Égypte : Morsi aux abois

Le peule exige le départ de Morsi
(Photo AFP)

Les soubresauts de la révolution égyptienne ont jeté ce pays dans le chaos : les manifestants se comptent par millions et, en dépit d’une répression qui a fait des dizaines de morts, ils s’opposent au pouvoir des Frères musulmans avec la même détermination. Le président, Mohamed Morsi, mesure son échec, mais, s’il recule, c’est l’expérience islamiste tout entière qui risque d’être jetée aux oubliettes de l’histoire.

ON OBSERVE le courage du peuple égyptien avec admiration. M. Morsi n’est pas dépourvu de partisans : il a été porté au pouvoir par plus de 50% des voix. Comme en Turquie, il n’est pas difficile de trouver des soutiens au président et des contre-manifestations ont lieu régulièrement. Bien qu’elle n’ait pas de leader, l’opposition exprime des revendications sociales et laïques. Les Égyptiens ploient sous les effets d’une crise politique qui a aggravé la misère, le dénuement, le désordre moral, et s’accompagne d’un raidissement des prescriptions religieuses auxquelles les laïcs, principalement la jeunesse et les femmes, veulent échapper. M. Morsi, c’est clair, est incompétent. Il est incapable de gérer son pays et, malgré ses défaites politiques et sociales, il entend bel et bien lui donner une orientation religieuse qui, si elle n’est pas rejetée par la totalité des Égyptiens, devient de plus en plus minoritaire.

Bon départ, mauvais trajet.

Quand il fut élu il y a un an, il a pourtant pris de bonnes décisions, en limogeant le maréchal Mohammed Tantaoui, en renvoyant l’armée dans ses casernes, en évitant d’aggraver les tensions avec Israël, en condamnant explicitement le régime syrien, en tentant un rapprochement avec l’Iran. Formé aux États-Unis, il semblait avoir intégré quelques notions occidentales. Mais il ne pouvait échapper aux condisciples qui l’ont fait roi et il a été contraint d’appliquer le programme des Frères musulmans. L’opinion égyptienne a cependant applaudi à ses premières semaines d’exercice du pouvoir. Elle voyait en lui un héros qui, enfin, a mis l’armée au service de la société civile, un président prudent sinon flamboyant, un homme de compromis.
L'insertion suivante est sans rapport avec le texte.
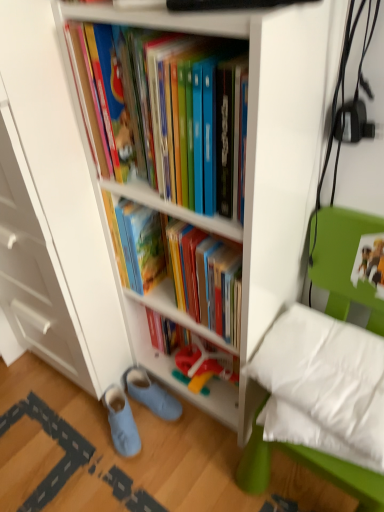
This screenshot has height=512, width=384. What are the coordinates of `vacant region in front of light blue fabric slippers at lower left, placed as the 1th footwear when sorted from left to right` in the screenshot? It's located at (119, 482).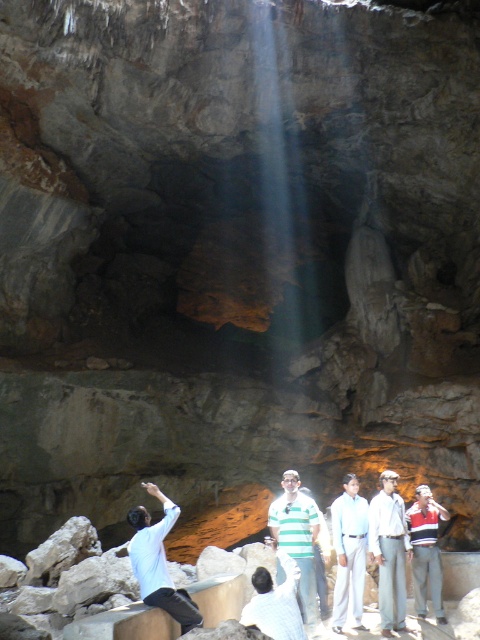
Question: Based on their relative distances, which object is farther from the light blue shirt at lower center?

Choices:
 (A) green striped shirt at center
 (B) light blue shirt at center
 (C) white cotton shirt at center

Answer: (C)

Question: Does light blue shirt at lower center have a lesser width compared to white cotton shirt at center?

Choices:
 (A) no
 (B) yes

Answer: (A)

Question: Which object is positioned farthest from the green striped shirt at center?

Choices:
 (A) white shirt at center
 (B) light blue shirt at lower center
 (C) white cotton shirt at center

Answer: (B)

Question: Considering the relative positions of green striped shirt at center and light blue shirt at center in the image provided, where is green striped shirt at center located with respect to light blue shirt at center?

Choices:
 (A) above
 (B) below

Answer: (A)

Question: Can you confirm if green striped shirt at center is wider than striped cotton shirt at center?

Choices:
 (A) no
 (B) yes

Answer: (A)

Question: Which point is farther to the camera?

Choices:
 (A) light blue shirt at center
 (B) light blue shirt at lower center
 (C) green striped shirt at center

Answer: (A)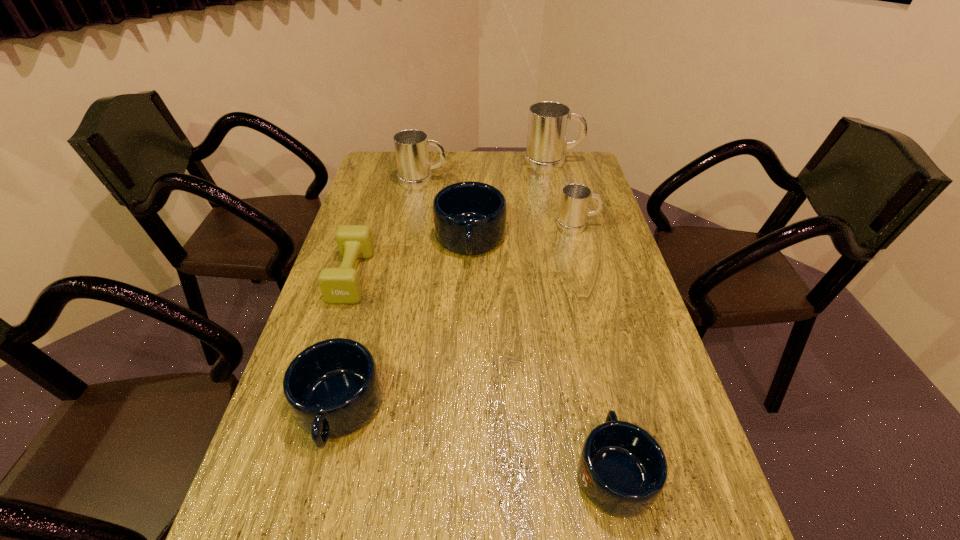
Identify the location of free area in between the second smallest blue mug and the second blue mug from left to right. (404, 325).

You are a GUI agent. You are given a task and a screenshot of the screen. Output one action in this format:
    pyautogui.click(x=<x>, y=<y>)
    Task: Click on the unoccupied area between the olive dumbbell and the biggest blue mug
    The height and width of the screenshot is (540, 960).
    Given the screenshot: What is the action you would take?
    pyautogui.click(x=411, y=258)

Locate an element on the screen. The height and width of the screenshot is (540, 960). free space between the second biggest blue mug and the tallest object is located at coordinates (445, 286).

Where is `object that is the fourth closest to the leftmost blue mug`? The height and width of the screenshot is (540, 960). object that is the fourth closest to the leftmost blue mug is located at coordinates (575, 199).

The image size is (960, 540). Identify the location of object that stands as the fifth closest to the rightmost blue mug. point(411,146).

Locate which mug ranks third in proximity to the tallest mug. Please provide its 2D coordinates. Your answer should be formatted as a tuple, i.e. [(x, y)], where the tuple contains the x and y coordinates of a point satisfying the conditions above.

[(411, 146)]

Point out which mug is positioned as the fifth nearest to the second blue mug from right to left. Please provide its 2D coordinates. Your answer should be formatted as a tuple, i.e. [(x, y)], where the tuple contains the x and y coordinates of a point satisfying the conditions above.

[(622, 469)]

Identify which gray mug is located as the nearest to the olive dumbbell. Please provide its 2D coordinates. Your answer should be formatted as a tuple, i.e. [(x, y)], where the tuple contains the x and y coordinates of a point satisfying the conditions above.

[(411, 146)]

Identify which gray mug is located as the second nearest to the leftmost gray mug. Please provide its 2D coordinates. Your answer should be formatted as a tuple, i.e. [(x, y)], where the tuple contains the x and y coordinates of a point satisfying the conditions above.

[(575, 199)]

Identify which blue mug is the closest to the farthest blue mug. Please provide its 2D coordinates. Your answer should be formatted as a tuple, i.e. [(x, y)], where the tuple contains the x and y coordinates of a point satisfying the conditions above.

[(333, 388)]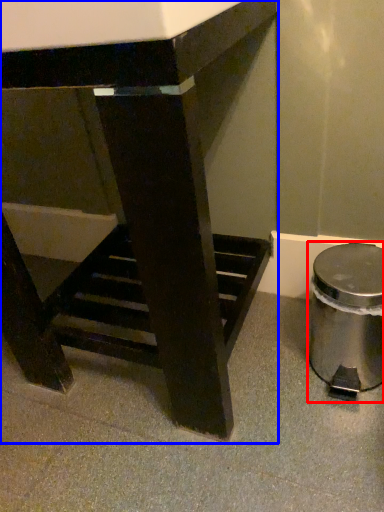
Question: Which of the following is the closest to the observer, waste container (highlighted by a red box) or table (highlighted by a blue box)?

Choices:
 (A) waste container
 (B) table

Answer: (B)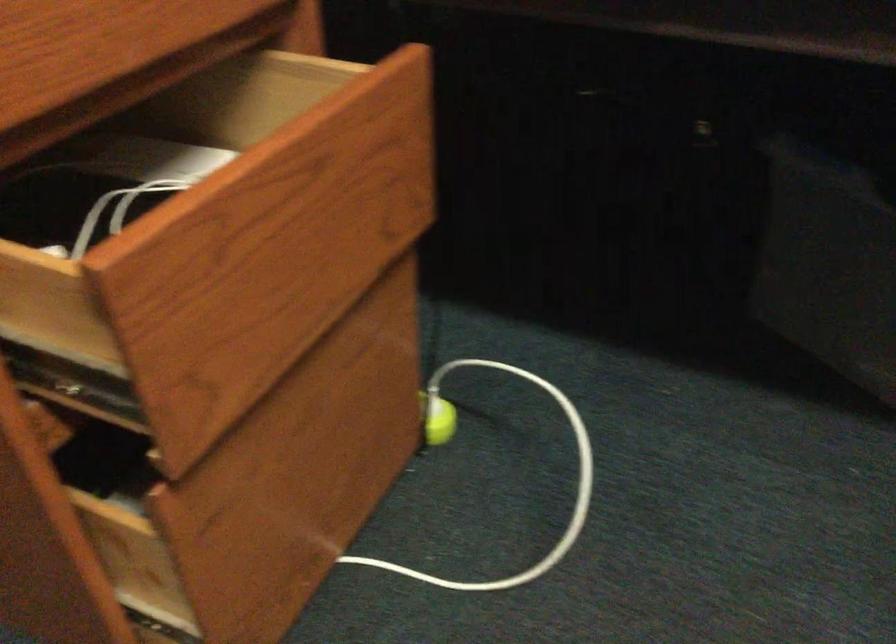
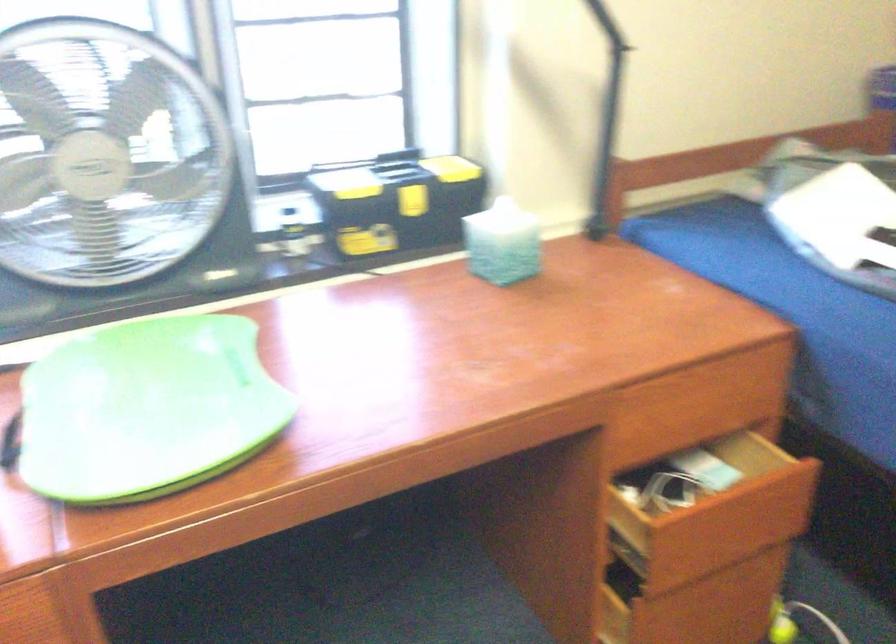
In the second image, find the point that corresponds to pixel 295 243 in the first image.

(721, 526)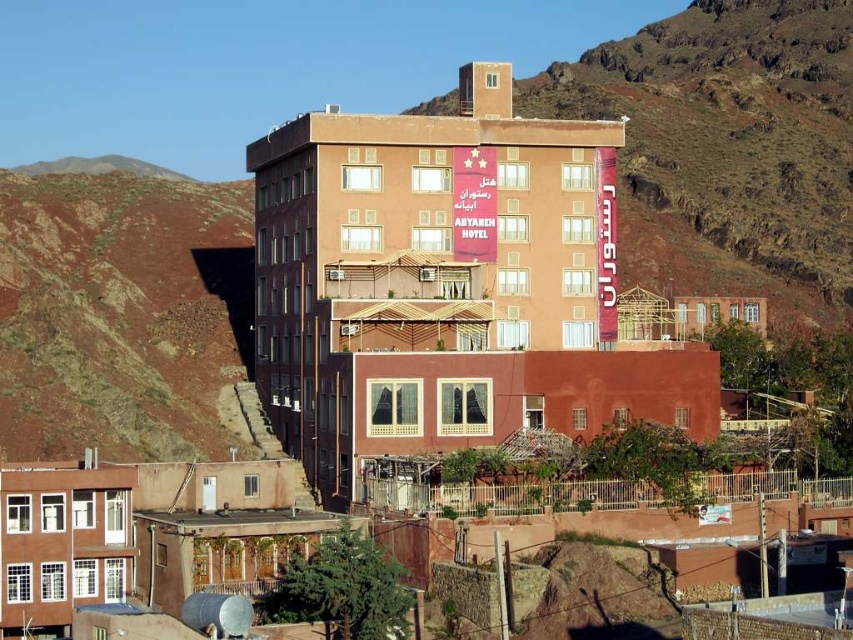
Question: Considering the real-world distances, which object is closest to the matte orange building at center?

Choices:
 (A) rustic clay hillside at left
 (B) orange clay building at center

Answer: (A)

Question: Does orange clay building at center lie behind rustic clay hillside at left?

Choices:
 (A) yes
 (B) no

Answer: (A)

Question: Which is farther from the rustic clay hillside at left?

Choices:
 (A) matte orange building at center
 (B) orange clay building at center

Answer: (B)

Question: Considering the relative positions of orange clay building at center and rustic clay hillside at left in the image provided, where is orange clay building at center located with respect to rustic clay hillside at left?

Choices:
 (A) left
 (B) right

Answer: (B)

Question: Does matte orange building at center lie behind orange clay building at center?

Choices:
 (A) yes
 (B) no

Answer: (B)

Question: Among these objects, which one is farthest from the camera?

Choices:
 (A) matte orange building at center
 (B) rustic clay hillside at left
 (C) orange clay building at center

Answer: (C)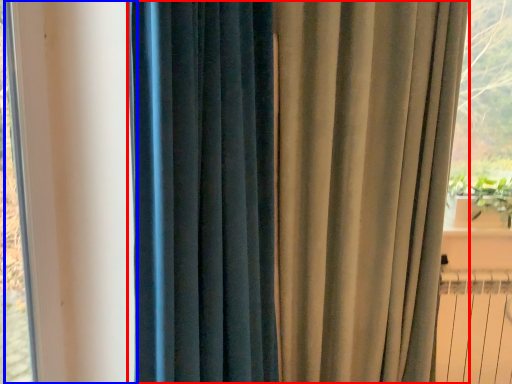
Question: Which of the following is the closest to the observer, curtain (highlighted by a red box) or window frame (highlighted by a blue box)?

Choices:
 (A) curtain
 (B) window frame

Answer: (B)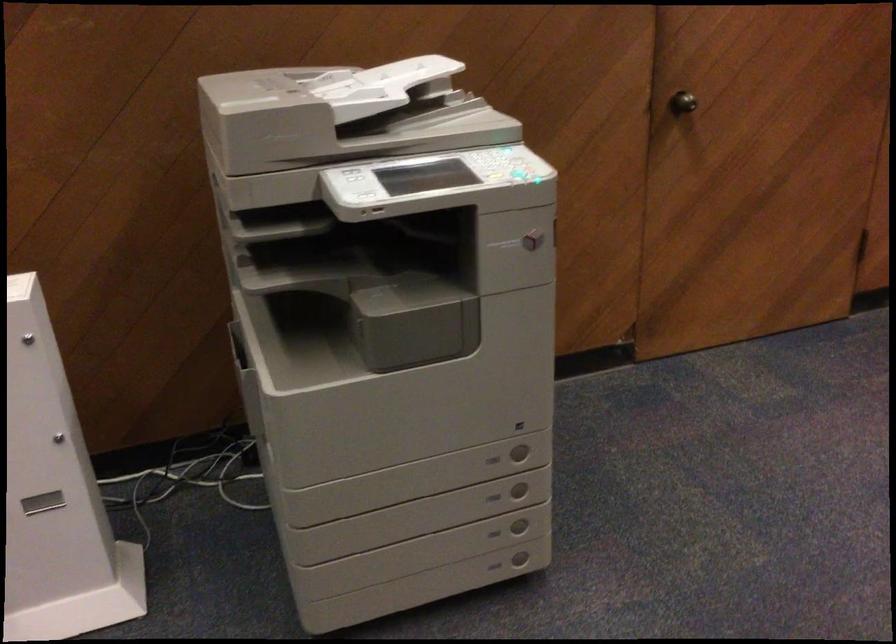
Aujourd’hui, tout a changé. Pour une raison relativement simple : M. Morsi a montré sa force non dans une réforme pourtant indispensable mais dans la répression des opposants. Comme le Premier ministre turc, il a fini par prononcer des propos apaisants en direction des contestataires. C’était trop tard. Ils lui ont répondu par un ultimatum : il doit quitter le pouvoir. Peut-être les manifestants ont-ils placé la barre trop haut. Peut-être sous-estiment-ils l’influence des Frères musulmans parce que, loin de voir dans le résultat des élections une victoire des religieux, ils y ont vu un détournement de la révolution qui, elle, était laïque et féministe. Peut-être enfin ont-ils engagé avec M. Morsi une bataille au finish qui présente l’inconvénient de ne pouvoir aboutir à un compromis. Mais, dans le chaudron égyptien, tout est possible, y compris la victoire des manifestants qui ont compris que le désordre empêche l’exercice du pouvoir par les Frères musulmans et qu’un excès de désordre peut les contraindre à battre en retraite.

Deux hypothèses.

Car c’est du désordre que l’armée prend prétexte pour sortir de sa réserve. Elle menace d’intervenir en force dans les heures qui viennent pour ramener le calme, pour prendre le pouvoir en réalité, ce qui ressemblerait fort à un coup d’État. Il y a deux façons de voir les choses. La première est pessimiste : les Égyptiens s’étaient soulevés contre un pouvoir soutenu par l’armée et ils vont revenir à la case départ, ce qui serait désastreux, car la révolution se traduirait par un gâchis économique et social énorme sans avancée politique. La seconde est optimiste : la révolution égyptienne, déclenchée par un peuple las de la dictature, cherche sa voie. Elle est aujourd’hui dans sa phase Frères musulmans qui, peut-être, s’achève. Elle peut maintenant s’orienter vers la création d’une démocratie parlementaire gouvernée par un régime laïc. Encore faut-il que les civils imposent leur volonté à l’armée. L’évolution sera longue.